The levels of sEH protein and mRNA in villous tissues from normal pregnant women and women with pregnancies complicated by acute CAM. Compared with normal pregnant women, those with acute CAM showed significantly higher levels of sEH protein (a, b) and mRNA (c) in villous homogenates. (a) Representative blots showing the expression of sEH between normal pregnant women and those with acute CAM. Lanes 1-4, villous tissue homogenates from 4 women with normal pregnancy; lanes 5-8, homogenates from 4 women with pregnancies complicated by acute CAM. β-Actin was used to normalize loading variability. Molecular weight markers are shown at the left side of the blots. (b) Data are presented as mean ± SEM and P value is based on Student's t-test. (c) Horizontal bars represent the median values and P value is based on the Mann-Whitney U-test. A total of 10 women with normal pregnancy and 10 women with pregnancies complicated by acute CAM were examined.

Figure 5

LPS led to increased sEH mRNA and protein levels in fetal membrane and villous explants. Compared to the vehicle controls, the administration of LPS to the culture medium led to a significant increase in the levels of sEH mRNA and protein in the amnion and choriodecidua, respectively, with the two-chamber culture system (a, b, d, and e). Similar effects of LPS on the expression of sEH was also observed in villous explants (c and f). β-Actin was used to normalize loading variability. Data are presented as mean ± SEM, n = 10 for each group. ^∗P < 0.05 and ^∗∗P < 0.01 compared with the vehicle control by Student's t-test.

Figure 6

Administration of AUDA reduced the levels of 14,15-DHET in tissue homogenates and the levels of IL-1β and IL-6 in the culture media of fetal membrane and villous explants treated with LPS. LPS caused a significant increase in the tissue levels of 14,15-DHET in the amnion, choriodecidua, and villous explants compared to the vehicle controls (a–c). In contrast, the administration of AUDA reduced the changes in 14,15-DHET induced by LPS; however, only the differences in choriodecidua and villous explants reached statistical significance (b, c). Similarly, the levels of IL-1β and IL-6 in the media were significantly higher in fetal membrane and villous explants stimulated with LPS than in the vehicle controls (d-i).
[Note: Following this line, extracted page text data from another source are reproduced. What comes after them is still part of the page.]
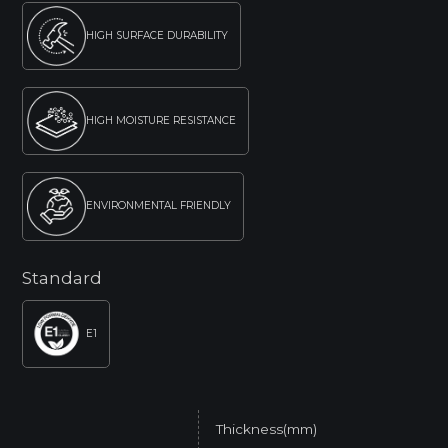
HIGH SURFACE DURABILITY
HIGH MOISTURE RESISTANCE
ENVIRONMENTAL FRIENDLY
Standard
E1
Thickness(mm)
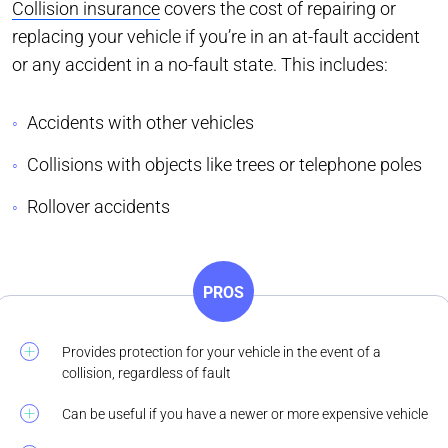
Collision insurance
covers the cost of repairing or
replacing your vehicle if you’re in an at-fault accident
or any accident in a no-fault state. This includes:
Accidents with other vehicles
Collisions with objects like trees or telephone poles
Rollover accidents
PROS
Provides protection for your vehicle in the event of a
collision, regardless of fault
Can be useful if you have a newer or more expensive vehicle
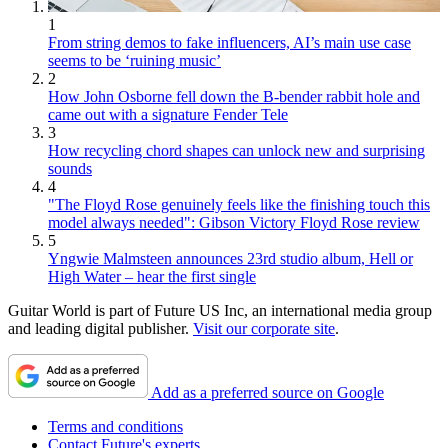
1
From string demos to fake influencers, AI’s main use case
seems to be ‘ruining music’
2
How John Osborne fell down the B-bender rabbit hole and
came out with a signature Fender Tele
3
How recycling chord shapes can unlock new and surprising
sounds
4
"The Floyd Rose genuinely feels like the finishing touch this
model always needed": Gibson Victory Floyd Rose review
5
Yngwie Malmsteen announces 23rd studio album, Hell or
High Water – hear the first single
Guitar World is part of Future US Inc, an international media group
and leading digital publisher.
Visit our corporate site
.
Add as a preferred source on Google
Terms and conditions
Contact Future's experts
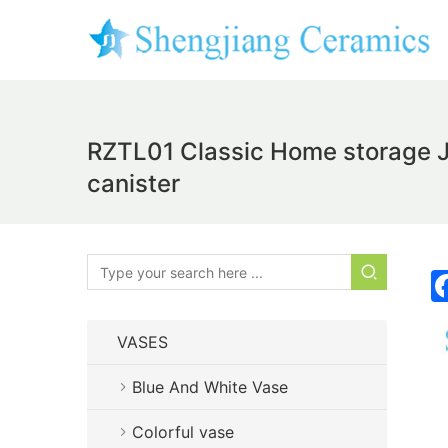
RZTL01 Classic Home storage Ja
canister
VASES
Blue And White Vase
Colorful vase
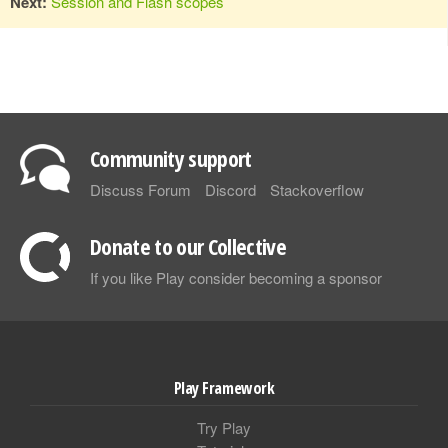
Next:
Session and Flash scopes
Community support
Discuss Forum
Discord
Stackoverflow
Donate to our Collective
If you like Play consider becoming a sponsor
Play Framework
Try Play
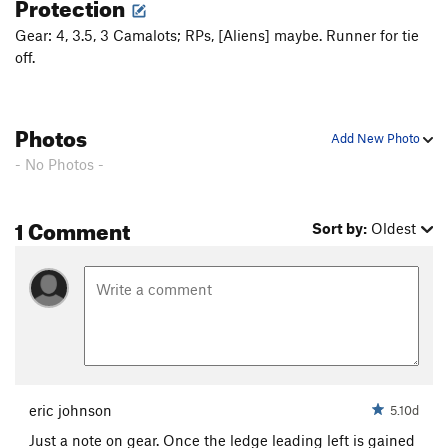
Protection
Pinky Promise
T
5.9
PG13
Gear: 4, 3.5, 3 Camalots; RPs, [Aliens] maybe. Runner for tie
Roadside Attraction
T,S
5.11b
off.
Leg of Ilg
T
5.8-
Earnest Stemmingway
T
5.9
Photos
Add New Photo
Ernest Extended Way
T
5.9
R
- No Photos -
Importance of Being Earnest, The
T
5.9+
R
Order Wrong?
Sort Routes
1 Comment
Sort by:
Oldest
eric johnson
5.10d
Just a note on gear. Once the ledge leading left is gained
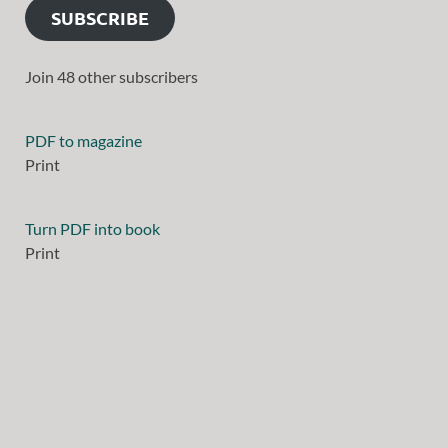
SUBSCRIBE
Join 48 other subscribers
PDF to magazine
Print
Turn PDF into book
Print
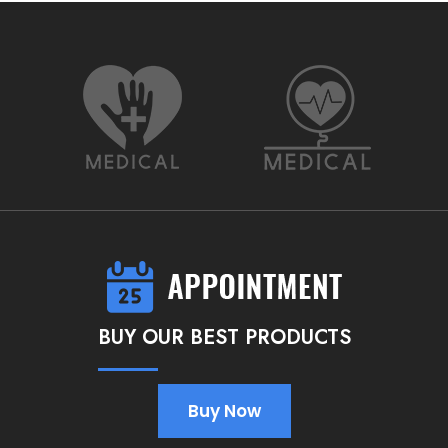
BUY OUR BEST PRODUCTS
Buy Now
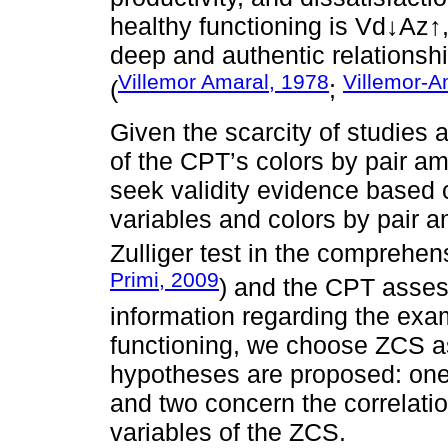
healthy functioning is Vd↓Az↑
deep and authentic relationshi
Villemor Amaral, 1978
Villemor-A
(
;
Given the scarcity of studies 
of the CPT’s colors by pair am
seek validity evidence based 
variables and colors by pair a
Zulliger test in the comprehe
Primi, 2009
) and the CPT asses
information regarding the exam
functioning, we choose ZCS as
hypotheses are proposed: one 
and two concern the correlati
variables of the ZCS.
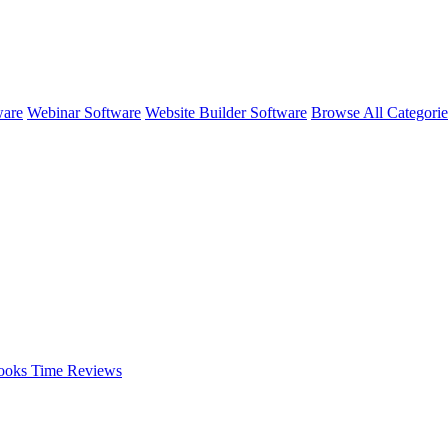
ware
Webinar Software
Website Builder Software
Browse All Categori
ooks Time
Reviews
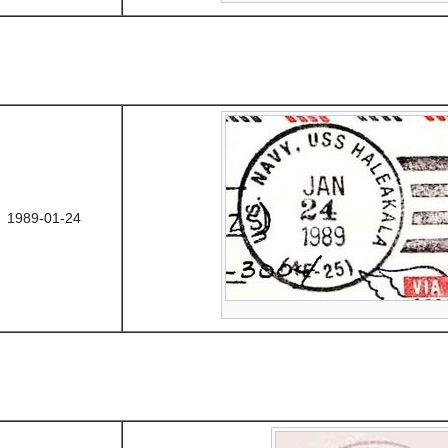
1989-01-24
Administration of AUDA significantly attenuated the changes in IL-1β and IL-6 in the media caused by LPS treatment in fetal membrane and villous explants. Data are presented as mean ± SEM, n = 8 for each group. ^∗∗P < 0.01 and ^∗∗∗P < 0.001 compared with the vehicle controls; ^#P < 0.05, ^##P < 0.01, and ^###P < 0.001 compared with explants treated with LPS, with one-way ANOVA followed by Bonferroni's post hoc test.

Figure 7

Administration of AUDA reduced the levels of 14,15-DHET, IL-1β, and IL-6 in the placentas of pregnant mice treated with LPS. Compared to the sham controls, pregnant mice treated with LPS had significantly higher levels of 14,15-DHET, IL-1β, and IL-6 in the placentas. Administration of AUDA significantly reduced the extent of these changes caused by LPS. Data are presented as mean ± SEM based on 8 mice for each group. ^∗∗P < 0.01 and ^∗∗∗P < 0.001 compared with the sham controls; ^#P < 0.05 and ^##P < 0.01 compared with mice treated with LPS, with one-way ANOVA followed by Bonferroni's post hoc test.